Crónicas : 

CORPUS CHRISTI

 
CORPUS CHRISTI
 
Final de feriadão - Corpus Christi. Estávamos na entrada da Rodoviária Novo Rio, eu, minha amiga e minha afilhada. Aguardávamos uma carona combinada para minha amiga retornar à sua casa no interior de Minas Gerais. Eram por volta de 09 horas da manhã e, enquanto esperávamos, o papo girava em torno do final de semana agradável e dos planos para a semana que iniciava.
Eu observava tudo a minha volta – coisa não muito comum a mim. Sou pessoa que normalmente concentra-se nos acontecimentos mais próximos, com muita facilidade de abstração. Mas neste caso, com minha amiga e minha afilhada estando sob minha “proteção” em um ambiente como o Rio de Janeiro, todos os meus sentidos estavam aguçados.
Foi quando percebi uma senhora saindo de um táxi com três malas grandes e várias sacolas cheias de brinquedos. O táxi havia estacionado um pouco afastado da entrada da rodoviária e, como a senhora não estava acompanhada, via-se claramente sua dificuldade em conduzir toda sua bagagem. Vimos então um adolescente aproximar-se dela; roupas simples – camiseta e bermuda - pés descalços. Em um dos pés ele tinha manchas brancas, como aquelas de vitiligo. Ele a ajudava a carregar seus pertences. Os dois caminharam juntos até a entrada do terminal, bem a frente de onde nós estávamos. Ela simplesmente deixou o rapaz tomando conta das malas e sacolas e dirigiu-se novamente ao táxi. Não consegui ver o que ela fez pois confesso ter ficado atônita com aquela “aparente confiança” dela por um desconhecido – eu não parava de observar a atitude do garoto junto à bagagem. De repente, surgiu um segurança local e pegou com brutalidade o braço do menino arrastando-o para fora da Rodoviária e dizendo alguns impropérios. O menino xingava o guarda, cheio de raiva.

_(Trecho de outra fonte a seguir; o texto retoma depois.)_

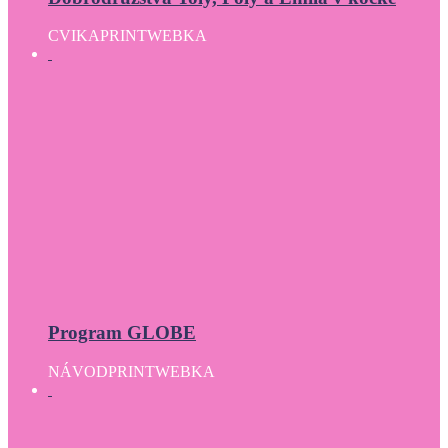
CVIKA
PRINT
WEBKA
Program GLOBE
NÁVOD
PRINT
WEBKA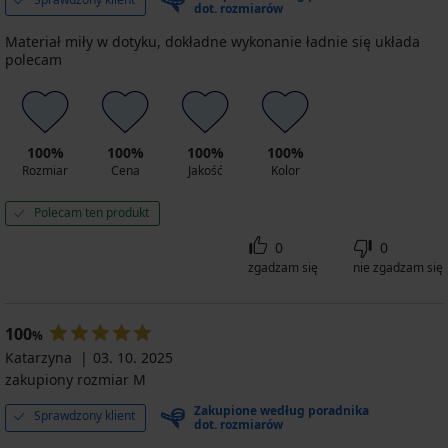
dot. rozmiarów
Materiał miły w dotyku, dokładne wykonanie ładnie się układa
polecam
100%
100%
100%
100%
Rozmiar
Cena
Jakość
Kolor
Polecam ten produkt
0
0
zgadzam się
nie zgadzam się
100
%
Katarzyna
03. 10. 2025
zakupiony rozmiar M
Zakupione według poradnika
Sprawdzony klient
dot. rozmiarów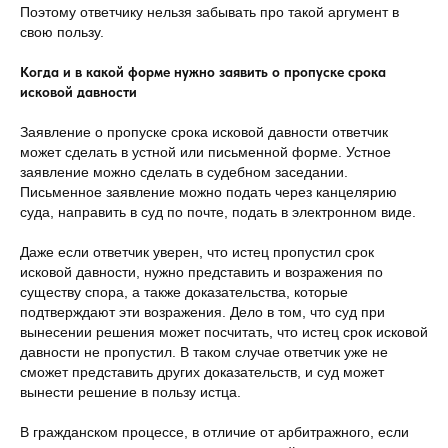
Поэтому ответчику нельзя забывать про такой аргумент в
свою пользу.
Когда и в какой форме нужно заявить о пропуске срока
исковой давности
Заявление о пропуске срока исковой давности ответчик
может сделать в устной или письменной форме. Устное
заявление можно сделать в судебном заседании.
Письменное заявление можно подать через канцелярию
суда, направить в суд по почте, подать в электронном виде.
Даже если ответчик уверен, что истец пропустил срок
исковой давности, нужно представить и возражения по
существу спора, а также доказательства, которые
подтверждают эти возражения. Дело в том, что суд при
вынесении решения может посчитать, что истец срок исковой
давности не пропустил. В таком случае ответчик уже не
сможет представить других доказательств, и суд может
вынести решение в пользу истца.
В гражданском процессе, в отличие от арбитражного, если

Neste meio tempo a senhora retornou do táxi e, normalmente começou a pegar as sacolas – nós apenas a observávamos. Ela dirigiu-se a nós e perguntou se poderíamos “olhar” suas malas até que ela levasse as sacolas até a plataforma onde ela embarcaria para Teresópolis. Eu disse a ela que não havia problema algum mas que estávamos esperando um carro a qualquer momento e que, se o mesmo aparecesse, nós precisaríamos abandonar as malas ali mesmo. Então perguntei como se não soubesse: - A senhora está sozinha? Ela respondeu: - Eu “sou” sozinha. E num ímpeto eu respondi: - Não é não! Ela retrucou que a plataforma “era logo ali” e saiu sem esperar que eu dissesse mais alguma coisa.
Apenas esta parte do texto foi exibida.